A few shelters cater to families, or women. A rotating shelter hosted by several churches in the area won't admit intoxicated people, he said. Peoples Church, which has housed people for more than a decade, is an option, but it's often packed.
"Hopefully this Nameless Coalition facility will fill the gap," Mastin said.
When Mastin says the police will keep an eye on the place, he means it: "I'm looking at it right now, out my window," he said by phone Friday.
"Is it going to have problems? Likely," Mastin continued. "But we'll just have to find solutions.

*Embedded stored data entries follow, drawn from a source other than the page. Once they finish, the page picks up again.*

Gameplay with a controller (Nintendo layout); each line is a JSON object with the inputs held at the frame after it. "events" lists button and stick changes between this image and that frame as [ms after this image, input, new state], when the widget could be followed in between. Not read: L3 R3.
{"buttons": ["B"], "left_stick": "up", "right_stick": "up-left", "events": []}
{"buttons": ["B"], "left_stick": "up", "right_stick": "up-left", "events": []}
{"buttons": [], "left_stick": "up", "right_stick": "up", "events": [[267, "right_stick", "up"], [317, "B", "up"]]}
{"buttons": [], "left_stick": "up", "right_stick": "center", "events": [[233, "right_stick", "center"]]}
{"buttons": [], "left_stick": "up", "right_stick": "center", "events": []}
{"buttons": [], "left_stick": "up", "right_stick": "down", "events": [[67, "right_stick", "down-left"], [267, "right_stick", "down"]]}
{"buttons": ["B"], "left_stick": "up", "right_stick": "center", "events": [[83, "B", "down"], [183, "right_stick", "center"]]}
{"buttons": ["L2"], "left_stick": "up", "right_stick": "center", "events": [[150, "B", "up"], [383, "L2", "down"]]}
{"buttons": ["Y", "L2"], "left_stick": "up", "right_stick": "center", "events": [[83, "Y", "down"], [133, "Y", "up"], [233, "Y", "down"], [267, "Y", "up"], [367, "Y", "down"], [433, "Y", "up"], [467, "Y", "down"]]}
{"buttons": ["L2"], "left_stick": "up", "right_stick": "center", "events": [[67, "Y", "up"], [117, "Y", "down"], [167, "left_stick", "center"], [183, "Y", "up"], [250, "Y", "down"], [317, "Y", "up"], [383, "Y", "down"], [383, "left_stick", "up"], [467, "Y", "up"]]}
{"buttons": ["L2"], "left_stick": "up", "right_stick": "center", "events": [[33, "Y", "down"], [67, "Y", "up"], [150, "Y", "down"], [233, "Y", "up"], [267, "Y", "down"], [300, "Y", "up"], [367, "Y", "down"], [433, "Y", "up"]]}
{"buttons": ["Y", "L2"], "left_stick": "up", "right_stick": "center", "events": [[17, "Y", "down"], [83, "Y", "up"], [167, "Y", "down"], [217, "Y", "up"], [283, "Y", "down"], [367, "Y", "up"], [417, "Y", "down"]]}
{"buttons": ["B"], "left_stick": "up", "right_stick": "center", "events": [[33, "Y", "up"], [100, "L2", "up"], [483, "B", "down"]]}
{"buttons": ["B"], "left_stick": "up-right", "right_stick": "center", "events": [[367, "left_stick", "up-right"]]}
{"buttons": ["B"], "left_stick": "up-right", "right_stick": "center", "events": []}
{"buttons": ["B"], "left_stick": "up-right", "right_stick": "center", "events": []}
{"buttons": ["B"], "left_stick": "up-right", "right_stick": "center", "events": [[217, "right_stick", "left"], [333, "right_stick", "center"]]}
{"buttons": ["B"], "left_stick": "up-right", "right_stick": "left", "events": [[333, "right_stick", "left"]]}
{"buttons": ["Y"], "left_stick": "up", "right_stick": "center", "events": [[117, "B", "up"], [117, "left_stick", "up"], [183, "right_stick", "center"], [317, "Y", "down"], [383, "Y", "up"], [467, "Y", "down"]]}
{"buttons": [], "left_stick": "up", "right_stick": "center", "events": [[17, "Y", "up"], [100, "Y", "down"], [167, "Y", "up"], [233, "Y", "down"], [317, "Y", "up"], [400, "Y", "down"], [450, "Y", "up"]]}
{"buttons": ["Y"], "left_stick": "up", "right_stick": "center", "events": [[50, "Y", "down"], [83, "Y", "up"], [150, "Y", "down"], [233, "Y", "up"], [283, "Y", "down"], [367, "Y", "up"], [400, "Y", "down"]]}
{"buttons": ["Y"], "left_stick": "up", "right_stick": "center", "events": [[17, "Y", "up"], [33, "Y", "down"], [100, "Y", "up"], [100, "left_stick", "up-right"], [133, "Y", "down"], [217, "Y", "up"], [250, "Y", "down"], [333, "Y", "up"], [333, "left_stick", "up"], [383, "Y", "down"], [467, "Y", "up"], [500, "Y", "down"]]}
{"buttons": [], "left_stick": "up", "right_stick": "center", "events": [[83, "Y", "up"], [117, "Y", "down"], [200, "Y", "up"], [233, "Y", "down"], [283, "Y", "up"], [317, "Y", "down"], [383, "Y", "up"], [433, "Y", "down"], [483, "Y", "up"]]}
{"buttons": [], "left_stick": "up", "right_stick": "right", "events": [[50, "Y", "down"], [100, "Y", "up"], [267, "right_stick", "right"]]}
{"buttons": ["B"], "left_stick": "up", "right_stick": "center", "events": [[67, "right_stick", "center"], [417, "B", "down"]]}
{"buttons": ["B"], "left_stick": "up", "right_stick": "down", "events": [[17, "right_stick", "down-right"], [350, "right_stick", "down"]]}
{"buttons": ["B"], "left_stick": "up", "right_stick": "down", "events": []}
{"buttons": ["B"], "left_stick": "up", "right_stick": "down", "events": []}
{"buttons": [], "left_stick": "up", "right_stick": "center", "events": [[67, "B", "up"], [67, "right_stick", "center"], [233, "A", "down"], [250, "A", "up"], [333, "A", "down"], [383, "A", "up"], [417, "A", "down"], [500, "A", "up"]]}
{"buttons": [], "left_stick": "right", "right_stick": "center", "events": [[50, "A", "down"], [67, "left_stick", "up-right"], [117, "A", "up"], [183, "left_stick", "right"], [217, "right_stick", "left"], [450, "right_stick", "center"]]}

Because there is a need for a facility like that."
Partly because of its proximity to law enforcement and community services, the group believes the old church's downtown location is ideal.
"It has to be where the homeless are," Tell Miller said, "and they're here."
But a few neighbors have criticized the building's proximity to a music school and the library. The law firm next door is worried that the shelter's clients will disrupt business, said Ronald Cayko, a partner at Fuller, Wallner, Cayko, Pederson & Huseby Ltd.
"It's a bad location for a needed service," Cayko said. "As difficult as it is, they ought to keep looking."
He also alleges legal issues with the group's permit. While the shelter sought a variance because it's within 500 feet of the library, other entities should have had that same process, he said. And an interim use permit ought to specify an end date, Cayko added.
The Nameless Coalition is creating this shelter — set to operate from 8 p.m. to 9 a.m. November through April, depending on the weather — as a stopgap until Center City Housing builds a complex in a few years.
"If we found ourselves redundant, we'll probably sell the building," said Olson, who is also on the City Council.
By then, the group hopes to be working on even bigger projects, Olson later said, addressing the knotty issues that lead to homelessness. The coalition formed two years ago, following the deaths of two homeless men. A seasonal shelter was the longest-term of the group's initial goals.
"And we were going to have a shelter that winter," Olson said, smiling at their early optimism.
'It's needed'
By 9 a.m. on a muggy morning, most folks had cleared out of Peoples Church. But Suzanne Chute was still getting going. She sat in the basement, near the fan, and tapped instant coffee grounds into her mug.
Chute, 50, has lived here for more than a year. She's disabled, so the stairs are slow going. And she sometimes gets nervous about staying in a big room with "a bunch of men." But rent is just too expensive, she said.
Peoples Church is open all year, but asks people to leave during the day. It won't turn drunk or high people away, "as long as they can be decent, can mind their manners," said Pastor Bob Kelly.
They can't bring alcohol or drugs inside. "That's not to say that they don't sneak it in," he said. "But I've poured out a lot of vodka in the dumpster."
He and the church's deacon, Julia Plum, welcome another shelter in the city, they said, especially given their numbers last winter: Some nights, they took in 35 people. "It's needed," Plum said. "But it ain't going to put us out of business, not going to put anybody out of business.
"Maybe we'll have 20 people instead of 35, and that would be just fine."
Chute has heard about the new shelter and thinks it will fill up. She wonders, though, why it won't be open during the summer, or during the day — her biggest issue.
"We need something that's open for shelter in the day," she said.